● **EXERCISE REQUIREMENTS**
Extract the complete listing and output it unchanged.

● **INPUT RECORDS**

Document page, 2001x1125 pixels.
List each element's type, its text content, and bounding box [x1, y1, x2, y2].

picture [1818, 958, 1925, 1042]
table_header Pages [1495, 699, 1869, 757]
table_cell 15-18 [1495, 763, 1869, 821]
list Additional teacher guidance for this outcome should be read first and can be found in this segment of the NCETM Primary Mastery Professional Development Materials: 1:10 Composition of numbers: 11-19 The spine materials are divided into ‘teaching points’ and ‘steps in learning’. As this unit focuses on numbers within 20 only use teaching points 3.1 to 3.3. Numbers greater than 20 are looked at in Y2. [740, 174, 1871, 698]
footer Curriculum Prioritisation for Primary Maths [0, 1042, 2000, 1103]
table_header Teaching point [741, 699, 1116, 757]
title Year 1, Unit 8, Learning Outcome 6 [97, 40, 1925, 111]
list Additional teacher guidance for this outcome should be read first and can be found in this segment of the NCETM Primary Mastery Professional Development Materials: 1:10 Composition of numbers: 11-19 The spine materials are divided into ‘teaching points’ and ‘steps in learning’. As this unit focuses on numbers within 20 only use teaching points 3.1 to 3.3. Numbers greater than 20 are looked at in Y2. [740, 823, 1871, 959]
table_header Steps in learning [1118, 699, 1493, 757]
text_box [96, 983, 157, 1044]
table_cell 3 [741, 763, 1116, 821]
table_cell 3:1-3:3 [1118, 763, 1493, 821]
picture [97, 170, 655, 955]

● **WRITTEN RESPONSE**
Document page, 2001x1125 pixels.
List each element's type, its text content, and bounding box [x1, y1, x2, y2].

picture [1818, 958, 1925, 1042]
table_header Pages [1495, 699, 1869, 757]
table_cell 15-18 [1495, 763, 1869, 821]
list Additional teacher guidance for this outcome should be read first and can be found in this segment of the NCETM Primary Mastery Professional Development Materials: 1:10 Composition of numbers: 11-19 The spine materials are divided into ‘teaching points’ and ‘steps in learning’. As this unit focuses on numbers within 20 only use teaching points 3.1 to 3.3. Numbers greater than 20 are looked at in Y2. [740, 174, 1871, 698]
footer Curriculum Prioritisation for Primary Maths [0, 1042, 2000, 1103]
table_header Teaching point [741, 699, 1116, 757]
title Year 1, Unit 8, Learning Outcome 6 [97, 40, 1925, 111]
list Additional teacher guidance for this outcome should be read first and can be found in this segment of the NCETM Primary Mastery Professional Development Materials: 1:10 Composition of numbers: 11-19 The spine materials are divided into ‘teaching points’ and ‘steps in learning’. As this unit focuses on numbers within 20 only use teaching points 3.1 to 3.3. Numbers greater than 20 are looked at in Y2. [740, 823, 1871, 959]
table_header Steps in learning [1118, 699, 1493, 757]
text_box [96, 983, 157, 1044]
table_cell 3 [741, 763, 1116, 821]
table_cell 3:1-3:3 [1118, 763, 1493, 821]
picture [97, 170, 655, 955]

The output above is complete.